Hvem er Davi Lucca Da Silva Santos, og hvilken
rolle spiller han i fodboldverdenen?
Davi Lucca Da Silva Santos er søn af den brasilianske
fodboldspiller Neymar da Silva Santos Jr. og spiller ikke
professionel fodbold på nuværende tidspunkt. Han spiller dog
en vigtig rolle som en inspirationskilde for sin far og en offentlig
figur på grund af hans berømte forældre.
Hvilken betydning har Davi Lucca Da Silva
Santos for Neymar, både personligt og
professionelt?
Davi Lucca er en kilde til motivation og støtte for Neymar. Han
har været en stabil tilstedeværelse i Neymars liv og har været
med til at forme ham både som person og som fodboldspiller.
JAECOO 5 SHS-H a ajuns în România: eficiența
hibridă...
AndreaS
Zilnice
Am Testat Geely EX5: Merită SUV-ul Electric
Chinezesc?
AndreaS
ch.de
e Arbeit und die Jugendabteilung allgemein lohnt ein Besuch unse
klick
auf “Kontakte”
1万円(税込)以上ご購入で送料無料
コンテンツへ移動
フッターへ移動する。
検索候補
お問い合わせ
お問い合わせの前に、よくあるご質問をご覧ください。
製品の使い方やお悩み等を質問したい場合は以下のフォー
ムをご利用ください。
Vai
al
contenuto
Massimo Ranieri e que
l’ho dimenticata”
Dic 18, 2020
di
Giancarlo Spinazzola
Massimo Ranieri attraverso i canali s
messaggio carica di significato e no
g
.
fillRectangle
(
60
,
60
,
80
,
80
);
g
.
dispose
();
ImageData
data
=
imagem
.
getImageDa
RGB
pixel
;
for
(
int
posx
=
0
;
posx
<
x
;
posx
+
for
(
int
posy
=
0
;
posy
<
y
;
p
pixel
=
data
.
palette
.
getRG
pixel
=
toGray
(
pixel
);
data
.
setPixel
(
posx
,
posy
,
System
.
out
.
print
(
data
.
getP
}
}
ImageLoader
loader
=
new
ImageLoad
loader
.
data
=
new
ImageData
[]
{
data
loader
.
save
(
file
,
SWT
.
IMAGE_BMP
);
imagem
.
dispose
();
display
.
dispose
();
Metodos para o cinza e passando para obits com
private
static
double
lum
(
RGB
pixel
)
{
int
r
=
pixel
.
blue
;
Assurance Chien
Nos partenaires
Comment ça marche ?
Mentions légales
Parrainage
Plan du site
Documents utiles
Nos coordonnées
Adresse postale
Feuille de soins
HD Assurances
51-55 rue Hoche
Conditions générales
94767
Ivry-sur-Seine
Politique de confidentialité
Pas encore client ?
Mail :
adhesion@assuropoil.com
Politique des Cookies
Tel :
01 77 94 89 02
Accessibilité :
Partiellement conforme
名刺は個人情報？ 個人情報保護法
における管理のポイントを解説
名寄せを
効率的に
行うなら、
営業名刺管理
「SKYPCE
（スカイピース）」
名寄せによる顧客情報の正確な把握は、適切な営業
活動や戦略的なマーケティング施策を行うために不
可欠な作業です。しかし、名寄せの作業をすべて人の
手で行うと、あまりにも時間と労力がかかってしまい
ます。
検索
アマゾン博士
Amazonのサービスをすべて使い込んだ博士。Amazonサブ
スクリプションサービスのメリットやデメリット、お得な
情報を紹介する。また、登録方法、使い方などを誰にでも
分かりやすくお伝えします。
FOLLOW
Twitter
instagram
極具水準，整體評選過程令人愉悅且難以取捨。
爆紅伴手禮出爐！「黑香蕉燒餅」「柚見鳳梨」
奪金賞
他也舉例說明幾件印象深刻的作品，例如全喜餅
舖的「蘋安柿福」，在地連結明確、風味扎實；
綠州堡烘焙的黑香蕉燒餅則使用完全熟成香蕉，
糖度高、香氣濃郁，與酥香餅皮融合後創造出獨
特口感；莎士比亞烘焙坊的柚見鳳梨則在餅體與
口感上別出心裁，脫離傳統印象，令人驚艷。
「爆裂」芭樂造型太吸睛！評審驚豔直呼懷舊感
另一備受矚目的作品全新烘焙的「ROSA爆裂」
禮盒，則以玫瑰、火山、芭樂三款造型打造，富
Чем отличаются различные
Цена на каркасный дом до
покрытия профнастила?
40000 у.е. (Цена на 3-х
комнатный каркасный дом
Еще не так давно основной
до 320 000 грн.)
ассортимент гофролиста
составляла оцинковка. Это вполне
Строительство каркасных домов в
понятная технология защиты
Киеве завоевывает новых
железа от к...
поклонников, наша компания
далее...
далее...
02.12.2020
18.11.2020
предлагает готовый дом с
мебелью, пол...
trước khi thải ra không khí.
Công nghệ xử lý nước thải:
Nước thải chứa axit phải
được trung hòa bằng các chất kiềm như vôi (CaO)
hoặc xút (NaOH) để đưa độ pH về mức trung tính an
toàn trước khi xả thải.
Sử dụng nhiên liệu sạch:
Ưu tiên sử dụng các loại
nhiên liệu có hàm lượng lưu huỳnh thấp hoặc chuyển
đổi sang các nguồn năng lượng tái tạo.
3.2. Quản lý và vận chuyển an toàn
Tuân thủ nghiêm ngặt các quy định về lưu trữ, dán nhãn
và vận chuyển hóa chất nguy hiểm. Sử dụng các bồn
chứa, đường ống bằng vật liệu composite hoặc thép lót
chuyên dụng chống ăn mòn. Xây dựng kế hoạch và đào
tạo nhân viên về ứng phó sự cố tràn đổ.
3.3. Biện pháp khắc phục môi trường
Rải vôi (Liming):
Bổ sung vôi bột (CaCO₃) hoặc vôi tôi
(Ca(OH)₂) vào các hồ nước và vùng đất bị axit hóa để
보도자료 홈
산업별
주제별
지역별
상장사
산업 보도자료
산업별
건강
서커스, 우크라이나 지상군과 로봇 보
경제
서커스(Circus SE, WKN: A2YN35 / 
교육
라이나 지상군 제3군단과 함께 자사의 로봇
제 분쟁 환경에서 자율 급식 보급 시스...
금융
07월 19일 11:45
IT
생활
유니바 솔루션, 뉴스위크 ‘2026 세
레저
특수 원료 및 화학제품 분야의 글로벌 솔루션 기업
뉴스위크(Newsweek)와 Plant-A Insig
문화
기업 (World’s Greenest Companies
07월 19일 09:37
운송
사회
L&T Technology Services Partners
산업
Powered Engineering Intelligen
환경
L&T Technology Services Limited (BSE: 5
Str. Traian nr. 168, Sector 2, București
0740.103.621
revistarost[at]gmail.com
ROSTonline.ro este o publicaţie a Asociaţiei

---*---

Problem: Reproduce the stretch of the data from its start through the line containing "Hvilken betydning har Davi Lucca Da Silva", copying every line exactly.

Reply to the task:
Hvem er Davi Lucca Da Silva Santos, og hvilken
rolle spiller han i fodboldverdenen?
Davi Lucca Da Silva Santos er søn af den brasilianske
fodboldspiller Neymar da Silva Santos Jr. og spiller ikke
professionel fodbold på nuværende tidspunkt. Han spiller dog
en vigtig rolle som en inspirationskilde for sin far og en offentlig
figur på grund af hans berømte forældre.
Hvilken betydning har Davi Lucca Da Silva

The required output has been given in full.